Teks yang Diberikan:
.....

AHAD (Bukan Perbuatan)

AHAD (Bukan Perbuatan)

Oleh: Ma’ruf Zahran Sabran

Orang yang beragama di tingkat af’al (semua) perbuatan Tuhan, artinya beragama di derajat syariat. Orang yang beragama di tingkat asma’ (nama) Tuhan, artinya sudah berada di derajat thariqat. Atau asma Allah wajib mengantarkan kepada Ahad. Beragama di tingkat sifat Tuhan artinya telah duduk pada martabat hakikat. Sedang beragama di tingkat dzat, menandakan seseorang duduk pada maqam makrifat. Keempat thabaqat (tingkatan) ini, belum tersampaikan kepada Ahad.

Ahad, bukan pembuktian di awal, tengah, dan akhir. Iman yang dapat mencapai Ahad, sudah tercapai diam sajalah, sebab tidak ada lagi yang dibicarakan. Bila Ahad dibicarakan pasti dianggap salah, apalagi didiskusikan. Kepercayaan bangsa Arab dan bangsa-bangsa di dunia, sudah menjadikan Allah sebagai Tuhan. Allah merupakan nama yang tua yang pernah dan akan dipakai manusia untuk mewakili sosok yang agung. Allah juga dipahami pencipta, pengasuh, pemelihara alam semesta. Semua yang ada adalah ciptaan-Nya.

Buktinya, orang-orang kafir Mekah dahulu, sekali-pun mereka menyembah berhala, namun ketika ditanya, perbuatan siapakah yang menciptakan langit dan bumi. Pasti, mereka menjawab Allah. Siapakah yang menurunkan hujan dari langit, mereka pasti menjawab Allah.

Lalu, mengapa mereka bisa dipalingkan dari kebenaran. Ingatkah, peristiwa Musa dan Khidir menunjukkan bahwa Khidir (Balya bin Malkan Khidir Abul Abbas) berada di tingkat hakikat. Seperti membunuh anak laki-laki, membangun rumah dan merusak kapal, semua itu pandangan hakikat. Perbuatan Khidir Balya bin Mulkan Abul Abas selalu diprotes oleh Musa (syariat).

.....

Data yang Diberikan:
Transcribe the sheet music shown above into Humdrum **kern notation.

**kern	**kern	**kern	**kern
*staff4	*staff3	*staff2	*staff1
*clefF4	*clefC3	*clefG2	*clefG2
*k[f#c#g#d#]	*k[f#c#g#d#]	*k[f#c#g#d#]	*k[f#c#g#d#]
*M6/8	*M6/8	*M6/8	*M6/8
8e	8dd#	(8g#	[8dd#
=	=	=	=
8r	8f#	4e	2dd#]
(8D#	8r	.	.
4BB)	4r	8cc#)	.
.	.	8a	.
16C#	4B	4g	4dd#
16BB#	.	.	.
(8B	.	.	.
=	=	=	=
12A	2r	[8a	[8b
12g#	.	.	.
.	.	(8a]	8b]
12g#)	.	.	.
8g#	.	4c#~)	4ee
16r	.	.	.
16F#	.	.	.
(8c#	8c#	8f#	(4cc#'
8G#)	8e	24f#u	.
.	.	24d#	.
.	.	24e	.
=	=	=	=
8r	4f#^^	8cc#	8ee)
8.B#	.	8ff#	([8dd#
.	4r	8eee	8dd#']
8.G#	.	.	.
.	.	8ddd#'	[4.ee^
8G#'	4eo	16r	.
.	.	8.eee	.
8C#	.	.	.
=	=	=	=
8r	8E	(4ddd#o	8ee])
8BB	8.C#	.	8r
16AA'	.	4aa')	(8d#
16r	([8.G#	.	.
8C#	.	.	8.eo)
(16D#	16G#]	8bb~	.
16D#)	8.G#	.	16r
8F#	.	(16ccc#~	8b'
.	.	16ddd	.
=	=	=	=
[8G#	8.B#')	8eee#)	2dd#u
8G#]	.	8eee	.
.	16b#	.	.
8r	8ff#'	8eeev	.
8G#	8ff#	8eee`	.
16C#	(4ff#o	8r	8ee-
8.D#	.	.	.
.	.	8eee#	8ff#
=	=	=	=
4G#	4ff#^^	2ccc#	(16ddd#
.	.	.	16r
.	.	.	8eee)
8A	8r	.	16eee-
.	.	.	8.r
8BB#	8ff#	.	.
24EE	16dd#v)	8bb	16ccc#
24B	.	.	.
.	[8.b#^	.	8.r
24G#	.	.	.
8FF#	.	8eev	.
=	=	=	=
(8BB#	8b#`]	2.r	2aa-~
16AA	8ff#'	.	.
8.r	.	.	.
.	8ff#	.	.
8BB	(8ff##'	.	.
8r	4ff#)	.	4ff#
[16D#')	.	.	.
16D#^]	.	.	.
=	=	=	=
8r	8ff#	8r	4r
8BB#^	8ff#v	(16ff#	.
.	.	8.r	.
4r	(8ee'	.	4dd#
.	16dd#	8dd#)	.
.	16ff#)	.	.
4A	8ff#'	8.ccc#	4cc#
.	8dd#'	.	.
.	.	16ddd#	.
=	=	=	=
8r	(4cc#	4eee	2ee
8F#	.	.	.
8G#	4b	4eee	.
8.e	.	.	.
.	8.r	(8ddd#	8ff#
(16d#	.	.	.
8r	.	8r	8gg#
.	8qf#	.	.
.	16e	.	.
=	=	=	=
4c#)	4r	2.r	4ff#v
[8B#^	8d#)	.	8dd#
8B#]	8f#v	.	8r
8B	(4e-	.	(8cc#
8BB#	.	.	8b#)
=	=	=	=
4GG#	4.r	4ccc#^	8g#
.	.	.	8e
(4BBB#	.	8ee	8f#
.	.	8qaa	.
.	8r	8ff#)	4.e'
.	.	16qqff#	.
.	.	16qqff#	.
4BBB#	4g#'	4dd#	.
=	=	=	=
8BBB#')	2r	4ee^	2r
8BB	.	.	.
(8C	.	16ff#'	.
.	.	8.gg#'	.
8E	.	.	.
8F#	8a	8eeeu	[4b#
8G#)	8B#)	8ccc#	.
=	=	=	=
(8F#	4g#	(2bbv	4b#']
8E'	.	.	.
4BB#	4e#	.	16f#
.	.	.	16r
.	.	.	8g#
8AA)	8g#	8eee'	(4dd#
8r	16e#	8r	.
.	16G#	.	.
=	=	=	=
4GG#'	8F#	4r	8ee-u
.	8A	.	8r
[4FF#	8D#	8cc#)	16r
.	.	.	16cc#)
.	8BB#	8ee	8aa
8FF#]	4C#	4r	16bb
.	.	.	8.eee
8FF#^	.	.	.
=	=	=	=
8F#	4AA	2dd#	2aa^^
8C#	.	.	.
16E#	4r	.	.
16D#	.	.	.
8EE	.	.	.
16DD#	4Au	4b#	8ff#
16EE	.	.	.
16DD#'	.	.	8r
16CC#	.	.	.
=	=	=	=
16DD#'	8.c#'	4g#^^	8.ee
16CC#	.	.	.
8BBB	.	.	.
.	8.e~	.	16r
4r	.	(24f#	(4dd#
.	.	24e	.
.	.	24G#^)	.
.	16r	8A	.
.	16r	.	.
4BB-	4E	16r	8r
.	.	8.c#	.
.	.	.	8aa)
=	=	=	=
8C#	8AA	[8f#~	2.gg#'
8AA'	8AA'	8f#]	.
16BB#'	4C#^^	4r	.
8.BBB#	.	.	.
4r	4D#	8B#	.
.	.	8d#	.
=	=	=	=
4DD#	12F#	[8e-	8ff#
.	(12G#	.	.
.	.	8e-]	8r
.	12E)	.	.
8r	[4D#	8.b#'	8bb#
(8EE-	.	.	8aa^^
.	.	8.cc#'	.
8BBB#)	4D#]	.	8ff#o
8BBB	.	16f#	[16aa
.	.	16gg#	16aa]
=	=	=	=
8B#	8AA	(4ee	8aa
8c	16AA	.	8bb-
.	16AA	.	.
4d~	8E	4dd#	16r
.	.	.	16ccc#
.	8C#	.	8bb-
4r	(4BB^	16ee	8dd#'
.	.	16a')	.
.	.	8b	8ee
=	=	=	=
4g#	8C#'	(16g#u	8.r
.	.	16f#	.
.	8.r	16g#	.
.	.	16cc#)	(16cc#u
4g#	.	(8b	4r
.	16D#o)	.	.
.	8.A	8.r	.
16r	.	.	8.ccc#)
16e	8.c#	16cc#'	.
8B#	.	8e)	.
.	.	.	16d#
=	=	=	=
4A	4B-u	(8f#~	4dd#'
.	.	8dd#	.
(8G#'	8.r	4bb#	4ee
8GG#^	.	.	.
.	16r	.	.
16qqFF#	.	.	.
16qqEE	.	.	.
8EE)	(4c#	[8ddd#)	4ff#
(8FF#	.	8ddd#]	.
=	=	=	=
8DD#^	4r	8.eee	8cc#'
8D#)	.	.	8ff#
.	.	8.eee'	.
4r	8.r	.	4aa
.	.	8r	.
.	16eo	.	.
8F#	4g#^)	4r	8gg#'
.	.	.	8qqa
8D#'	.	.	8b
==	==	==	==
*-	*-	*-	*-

.....

Yang Diminta:
A: Menurut teks tentang Ahad, pada martabat apa seseorang telah duduk jika ia beragama di tingkat sifat Tuhan?
B: Tulis ulang bagian teks tentang Ahad yang dibuka dengan kata-kata "Buktinya, orang-orang kafir" dan ditutup dengan "oleh Musa (syariat).", dengan mengganti "berhala" menjadi "patung".

Hasil Tugas:
A: Martabat hakikat.

B:
Buktinya, orang-orang kafir Mekah dahulu, sekali-pun mereka menyembah patung, namun ketika ditanya, perbuatan siapakah yang menciptakan langit dan bumi. Pasti, mereka menjawab Allah. Siapakah yang menurunkan hujan dari langit, mereka pasti menjawab Allah.

Lalu, mengapa mereka bisa dipalingkan dari kebenaran. Ingatkah, peristiwa Musa dan Khidir menunjukkan bahwa Khidir (Balya bin Malkan Khidir Abul Abbas) berada di tingkat hakikat. Seperti membunuh anak laki-laki, membangun rumah dan merusak kapal, semua itu pandangan hakikat. Perbuatan Khidir Balya bin Mulkan Abul Abas selalu diprotes oleh Musa (syariat).